A plan is devised by the Lilac Fairy to keep putting off the marriage by the Princess requesting more and more impossible gowns. After all those possibilities are exhausted and the impossible gowns get made at the king’s orders, the godmother tells the Princess to ask for the skin of the King’s prized donkey. The reason the donkey is so prized is that he is the King’s bank – he excretes gold coins – to put it politely. The fairy and Princess both are sure he won’t kill his donkey, but sadly he does and presents the skin to the Princess. (Demy thankfully does not show the killing, which appears in one of the children’s animations in the extras.)
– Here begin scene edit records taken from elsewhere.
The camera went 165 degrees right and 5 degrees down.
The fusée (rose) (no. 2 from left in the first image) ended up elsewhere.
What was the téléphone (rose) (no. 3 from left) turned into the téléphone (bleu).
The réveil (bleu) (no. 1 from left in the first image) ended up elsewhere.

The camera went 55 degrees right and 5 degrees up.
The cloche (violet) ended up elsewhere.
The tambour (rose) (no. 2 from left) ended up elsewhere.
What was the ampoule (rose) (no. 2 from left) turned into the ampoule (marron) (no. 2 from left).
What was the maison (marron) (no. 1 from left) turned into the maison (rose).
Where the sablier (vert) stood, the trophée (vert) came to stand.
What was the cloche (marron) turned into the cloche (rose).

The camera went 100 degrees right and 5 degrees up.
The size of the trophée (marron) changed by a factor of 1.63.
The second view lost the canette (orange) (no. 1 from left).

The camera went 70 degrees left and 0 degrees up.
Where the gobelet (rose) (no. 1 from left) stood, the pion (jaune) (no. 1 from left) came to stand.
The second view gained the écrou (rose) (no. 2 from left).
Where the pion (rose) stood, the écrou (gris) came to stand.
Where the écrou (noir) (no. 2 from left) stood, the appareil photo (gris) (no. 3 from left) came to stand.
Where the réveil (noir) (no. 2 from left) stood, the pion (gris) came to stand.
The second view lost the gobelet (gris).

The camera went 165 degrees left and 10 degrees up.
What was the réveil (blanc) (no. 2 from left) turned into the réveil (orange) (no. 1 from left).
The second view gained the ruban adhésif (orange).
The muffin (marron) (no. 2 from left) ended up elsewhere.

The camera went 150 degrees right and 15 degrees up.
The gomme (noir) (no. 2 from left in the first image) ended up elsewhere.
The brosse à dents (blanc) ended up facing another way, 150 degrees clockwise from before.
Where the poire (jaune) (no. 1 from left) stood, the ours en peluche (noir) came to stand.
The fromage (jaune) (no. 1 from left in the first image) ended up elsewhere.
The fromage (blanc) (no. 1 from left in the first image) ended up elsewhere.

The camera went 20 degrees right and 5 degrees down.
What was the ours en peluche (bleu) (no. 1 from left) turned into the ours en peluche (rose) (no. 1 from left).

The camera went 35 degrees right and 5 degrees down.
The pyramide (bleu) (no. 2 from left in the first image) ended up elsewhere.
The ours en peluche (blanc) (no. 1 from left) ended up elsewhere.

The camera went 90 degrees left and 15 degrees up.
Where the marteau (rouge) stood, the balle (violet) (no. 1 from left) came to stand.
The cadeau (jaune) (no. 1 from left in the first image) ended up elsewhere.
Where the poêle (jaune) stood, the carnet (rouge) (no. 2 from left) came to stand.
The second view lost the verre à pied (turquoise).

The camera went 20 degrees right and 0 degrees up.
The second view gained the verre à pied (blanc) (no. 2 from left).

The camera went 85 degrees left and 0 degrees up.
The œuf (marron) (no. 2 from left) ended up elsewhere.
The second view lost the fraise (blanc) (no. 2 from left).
The godmother arranges for her to be whisked off to a neighboring domain, disguised (rather poorly one can observe) in the donkey skin as a disgusting dirty scullery maid who slops the pigs. And called – guess what – Donkey Skin. Yet due to the godmother’s magic, when the Princess is alone in her little hut she still looks the beautiful Princess and has lovely surroundings. A visiting young Prince (played by Perrin, who was the sailor in Young Girls of Rochefort – who at the very end is picked up on the road by a truck with his long-sought true love Deneuve as a passenger) strolls by her hut, sees the Princess reflected in her mirror and falls instantly in love. The Prince evidences he is dying of unrequited love and requests to cure it a cake baked by the Princess. She does and puts her ring inside it. He finds it and there follows a completely unnecessary thorough search (again Cinderella) for a lady in the kingdom – only this time it’s not a foot but a finger that must be the right size to fit the ring. (Does this dude have Alzeimer’s already?) Of course she’s finally found and major wedding festivities ensue – doubled because the fairy godmother is now marrying the king.
The staging and costumes support the enhancement of the fairy tale, and being French are of course tres chic. All the royal retinue who do not have major parts are either blue-skinned for the one kingdom or red for the other – including all the horses. The fairy godmother seems however to have some connections with the 20th century, because she has a modern telephone and even a helicopter! The slow-motion scenes of the Princess gliding thru the woods in her donkey skin to the music of Legrand are captivating. The video transfer is excellent, having been overseen by Jacque’s widow filmmaker Agnes Varda, and the extras are useful for those of us not brought up on Peau d’Âne.